**JOB 1**
In the text on power supply noise models, what formula gives the distribution coefficient K1 for divisional region A1?

**TEXT SEGMENT**
○ ○ ○

The distribution coefficient calculating section 104 subsequently calculates distribution coefficients K1 to K4 respectively corresponding to the divisional regions A1 to A4 based on the weighted summation values WA1 to WA4 of the gate widths for the respective divisional regions. Specifically, the distribution coefficient calculating section 104 calculates, as the distribution coefficients K1 to K4, proportions of the summation values WA1 to WA4 of the gate widths for the respective divisional regions to a total summation of the gate widths in all the divisional regions of the design target LSI in consideration to the operation rates 40. For example, the distribution coefficient K1 to the divisional region A1 is calculated by WA1/(WA1+WA2+WA3+WA4). In the similar manner, the distribution coefficients K2 to K4 to the other divisional regions A2 to A4 are calculated and determined.
After the determination of the distribution coefficients K1 to K4, the noise distributing section 105 determines current amounts I1 to I4 respectively allocated to the divisional regions A1 to A4 by using the distribution coefficients K1 to K4 and the entire noise amount 60 I of the design target LSI in the operation clock signal with the operation frequency specified at step S12 (step s15). For example, the current amount I1 allocated to the divisional region A1 is calculated by K1×I. In the similar manner, the current amounts I2 to I4 allocated to the divisional regions A2 to A4 are calculated. The noise distributing section 105 generates a power supply noise model 70 in the operation clock signal with the operation frequency fa by inserting current source models corresponding to the calculated current amounts I1 to I4 into the divisional regions A1 to A4 in the circuit division model 50 (step S16). In this case, as shown in FIG. 7, the current source models corresponding to the current amounts I1 to I4 are inserted between the power supply interconnection model 1 and the power supply interconnection model 2.
The process described above generates the power supply noise model 70 in which the entire noise amount 60 (I) is distributed to the respective divisional regions based on the gate widths and the operation rate in each divisional region. The power supply noise model 70 generated at this time serves as a model when the design target LSI operates in the operation clock signal with the operation frequency fa specified at step S12.
When the timing data 33 includes another operation frequency which is not specified yet, the process flow advances to step S12 so as to generate the power supply noise model 70 corresponding to the newly specified operation frequency (Yes at step S17). In this case, since the operation frequency fb is not specified yet, the operation frequency fb is specified, and the power supply noise model 70 corresponding to the operation frequency fb is generated via a process from steps S12 to S16. Meanwhile, when generating the power supply noise models 70 corresponding to all the operation frequencies in the timing data 33, the power supply noise model generating apparatus 100 ends the power supply noise model generating process (No at step S17).
As described above, the power supply noise model generating apparatus 100 according to the present invention generates the power supply noise model 70 for each operation frequency in the design target LSI. The number of divisional regions is four in the embodiment, but, the number is not limited to four. In addition, as the number of divisional regions increases more, an accuracy of the obtained power supply noise model 70 can become higher.

○ ○ ○

**SUPPLIED DATA**
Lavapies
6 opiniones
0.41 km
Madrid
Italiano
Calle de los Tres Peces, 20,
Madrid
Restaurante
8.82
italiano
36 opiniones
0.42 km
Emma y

○ ○ ○

**JOB 2**
Reproduce the lines of the entries with "opiniones" swapped for "reseñas", leaving everything else unchanged.

**EXPECTED ANSWER 1**
WA1/(WA1+WA2+WA3+WA4)

**EXPECTED ANSWER 2**
Lavapies
6 reseñas
0.41 km
Madrid
Italiano
Calle de los Tres Peces, 20,
Madrid
Restaurante
8.82
italiano
36 reseñas
0.42 km
Emma y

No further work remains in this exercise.